Size göre Türkiye'nin en büyük sorunları nelerdir?

Türkiye’de kronik hale gelmiş Kürt meselesi en büyük problem olarak duruyor önümüzde. Kürt meselesi ile bağlantılı olarak bir diğer problem demokrasi sorunudur. Bu iki ana problemin türevi niteliğinde başka pek çok sorun tespit edebiliriz elbette. Diğer bütün sorunlar özünde demokrasiden duyulan korkudan türemektedir. Örneğin; ekonomik bunalımları ele alalım. Özellikle savunma sanayi ve ithalatı için harcanan büyük bir servet var ortada. Sürdürülen savaşın demokratik çözümü halinde bu büyük servet Türkiye halklarının ekonomik sorununu büyük oranda çözecektir. Öte yandan eğitim bir sorun olarak durmaktadır. Bir yandan anadilde, demokratik ve bilimsel bir eğitim sistemine geçiş şartları sağlanmıyor. Öbür yandan eğitim için gerekli finans sağlanmıyor. Nihayetinde Türkiye’de eğitimi şekillendiren esas saik ideolojik ve siyasal beklentiler oluyor.

‘HAYALİMİZDEKİ TÜRKİYE DEMOKRATİK CUMHURİYET TÜRKİYESİ'DİR’ 

Nasıl bir Türkiye hayal ediyorsunuz, milletvekili olduğunuz takdirde ilk olarak hangi çalışmaları hayata geçireceksiniz?

Hayalimizdeki Türkiye; demokratik, ekolojik ve kadın özgürlükçü yaşam ilkelerine dayanan Demokratik Cumhuriyet Türkiye’sidir. Toplumsal sorunların çözüm anahtarını burada görüyoruz. Toplumsal eşitlik ve özgürlüğü sağlayacak büyük ve onurlu barışı sağlamak esas amacımızdır.
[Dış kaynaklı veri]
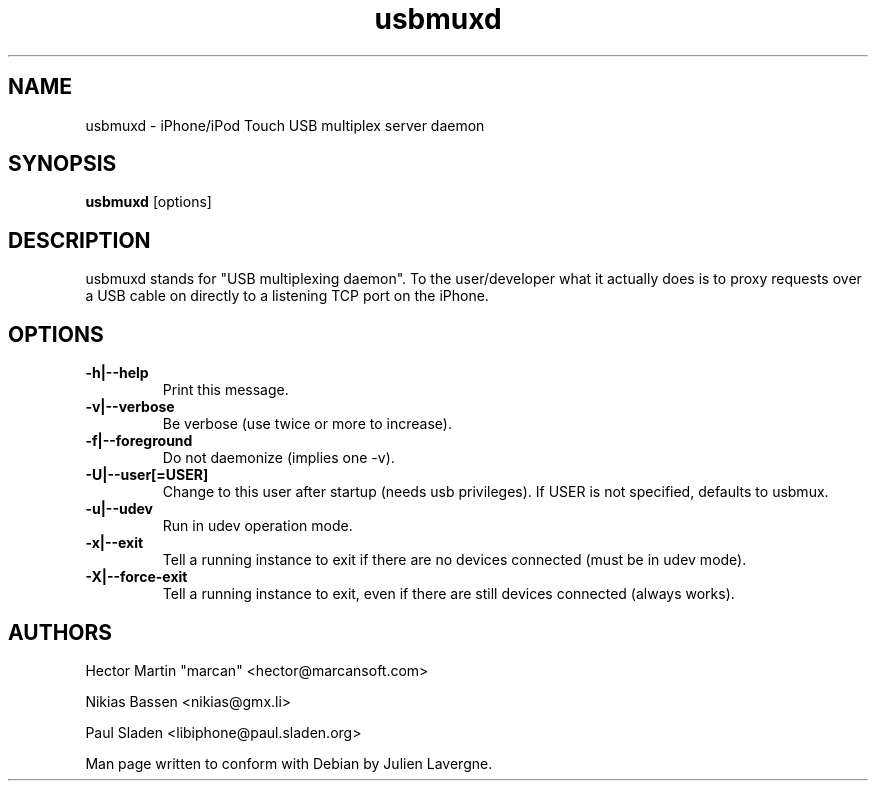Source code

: .TH "usbmuxd" 1
.SH NAME
usbmuxd \- iPhone/iPod Touch USB multiplex server daemon
.SH SYNOPSIS
.B usbmuxd
[options]
.SH DESCRIPTION

usbmuxd stands for "USB multiplexing daemon".  To the user/developer what it
actually does is to proxy requests over a USB cable on directly to a listening
TCP port on the iPhone.

.SH OPTIONS
.TP
.B \-h|\-\-help
Print this message.
.TP 
.B \-v|\-\-verbose
Be verbose (use twice or more to increase).
.TP 
.B \-f|\-\-foreground
Do not daemonize (implies one -v).
.TP 
.B \-U|\-\-user[=USER]
Change to this user after startup (needs usb privileges).
If USER is not specified, defaults to usbmux.
.TP 
.B \-u|\-\-udev
Run in udev operation mode.
.TP
.B \-x|\-\-exit
Tell a running instance to exit if there are no devices
connected (must be in udev mode).
.TP
.B \-X|\-\-force-exit
Tell a running instance to exit, even if there are still
devices connected (always works).

.SH AUTHORS
Hector Martin "marcan" <hector@marcansoft.com>

Nikias Bassen <nikias@gmx.li>

Paul Sladen <libiphone@paul.sladen.org>

Man page written to conform with Debian by Julien Lavergne.
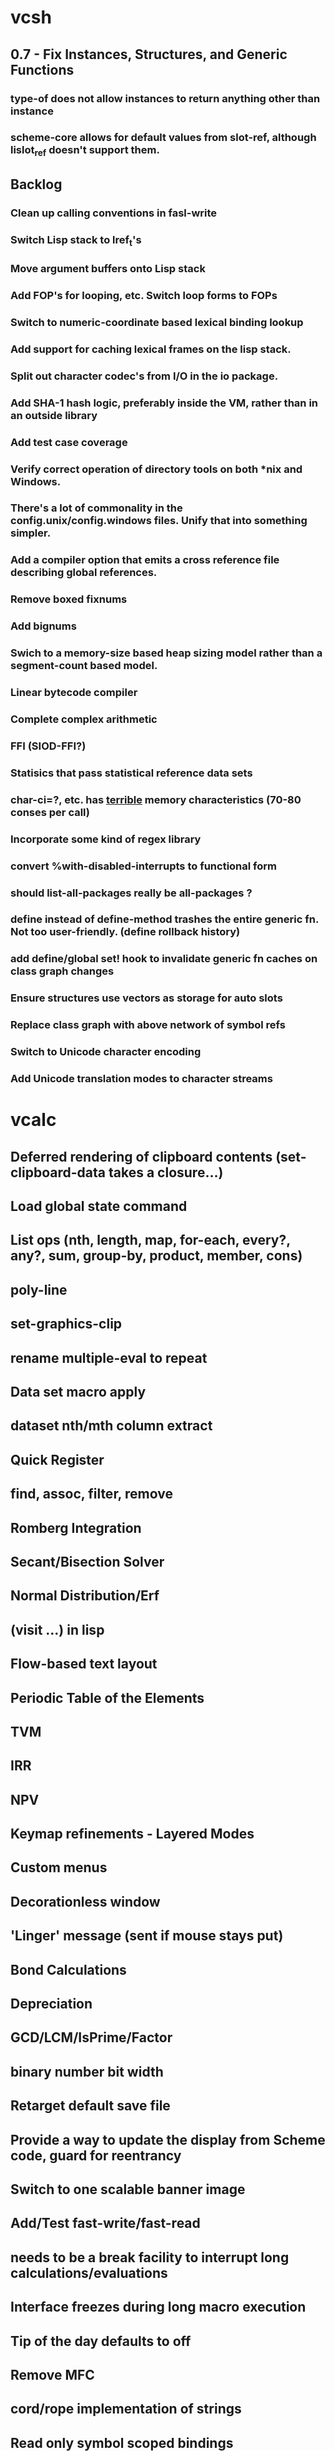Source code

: * vcsh
** 0.7 - Fix Instances, Structures, and Generic Functions
*** type-of does not allow instances to return anything other than instance
*** scheme-core allows for default values from slot-ref, although lislot_ref doesn't support them.
** Backlog
*** Clean up calling conventions in fasl-write
*** Switch Lisp stack to lref_t's
*** Move argument buffers onto Lisp stack
*** Add FOP's for looping, etc. Switch loop forms to FOPs
*** Switch to numeric-coordinate based lexical binding lookup
*** Add support for caching lexical frames on the lisp stack.
*** Split out character codec's from I/O in the io package.
*** Add SHA-1 hash logic, preferably inside the VM, rather than in an outside library
*** Add test case coverage
*** Verify correct operation of directory tools on both *nix and Windows.
*** There's a lot of commonality in the config.unix/config.windows files. Unify that into something simpler.
*** Add a compiler option that emits a cross reference file describing global references.
*** Remove boxed fixnums
*** Add bignums
*** Swich to a memory-size based heap sizing model rather than a segment-count based model.
*** Linear bytecode compiler
*** Complete complex arithmetic
*** FFI (SIOD-FFI?)
*** Statisics that pass statistical reference data sets
*** char-ci=?, etc. has _terrible_ memory characteristics (70-80 conses per call)
*** Incorporate some kind of regex library
*** convert %with-disabled-interrupts to functional form
*** should list-all-packages really be all-packages ?
*** define instead of define-method trashes the entire generic fn. Not too user-friendly. (define rollback history)
*** add define/global set! hook to invalidate generic fn caches on class graph changes
*** Ensure structures use vectors as storage for auto slots
*** Replace class graph with above network of symbol refs
*** Switch to Unicode character encoding
*** Add Unicode translation modes to character streams
* vcalc
** Deferred rendering of clipboard contents (set-clipboard-data takes a closure...)
** Load global state command
** List ops (nth, length,  map, for-each, every?, any?, sum, group-by, product, member, cons)
** poly-line
** set-graphics-clip
** rename multiple-eval to repeat
** Data set macro apply
** dataset nth/mth column extract
** Quick Register
** find, assoc, filter, remove
** Romberg Integration
** Secant/Bisection Solver
** Normal Distribution/Erf
** (visit ...) in lisp
** Flow-based text layout
** Periodic Table of the Elements
** TVM
** IRR
** NPV
** Keymap refinements - Layered Modes
** Custom menus
** Decorationless window
** 'Linger' message (sent if mouse stays put)
** Bond Calculations
** Depreciation
** GCD/LCM/IsPrime/Factor
** binary number bit width
** Retarget default save file
** Provide a way to update the display from Scheme code, guard for reentrancy
** Switch to one scalable banner image
** Add/Test fast-write/fast-read
** needs to be a break facility to interrupt long calculations/evaluations
** Interface freezes during long macro execution
** Tip of the day defaults to off
** Remove MFC
** cord/rope implementation of strings
** Read only symbol scoped bindings
** Move evaluation code into leval
** O(1) lexical binding lookup
** Emacs bundles subr metadata with the subr itself, this is a _good_ idea
** Start defining the interface to Scan more cleanly
** get-window-image, get-desktop-image
** Keyhelp window doesn't autoslide
** interactive stack
** Progress dialog box
** Grid-dataset editor
** Hyperbolic trig
** >2 columns/dataset
** named dataset columns
** computed datset columns
** dataset query/join
** dataset XML export/import
** infix expresion parser
** tip of the day in main window
** tool tips
** lisp-name->c-name and vice-versa (see: dotty.scm)
** conditional trace


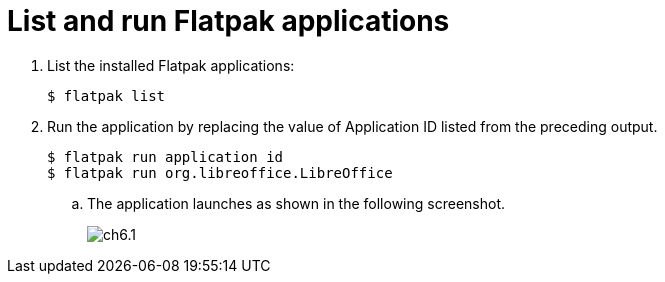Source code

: = List and run Flatpak applications

. List the installed Flatpak applications:
  
  $ flatpak list

. Run the application by replacing the value of Application ID listed from the preceding output.
 
 $ flatpak run application id
 $ flatpak run org.libreoffice.LibreOffice

.. The application launches as shown in the following screenshot.
+
image::ch6.1.png[float=center]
Milletvekili olduğumuz takdirde enerjimizi öncelikle bunun için sarf edeceğiz. Bu büyük amaç dışında pek çok faaliyetimiz ve çalışmamız olacaktır elbette. Özellikle cezaevlerinde yaşanan hak ihlallerinin önüne geçecek yasal düzenleme ve uygulamaların öncüsü olacağız. Pek çok konu var düzeltilmeyi bekleyen, yığınla hak ihlali söz konusu Türkiye’de. Tüm bunları çözecek özgürlükçü bir hukuk ve siyaset düzenine gitmenin mücadelesini aralıksız vereceğiz.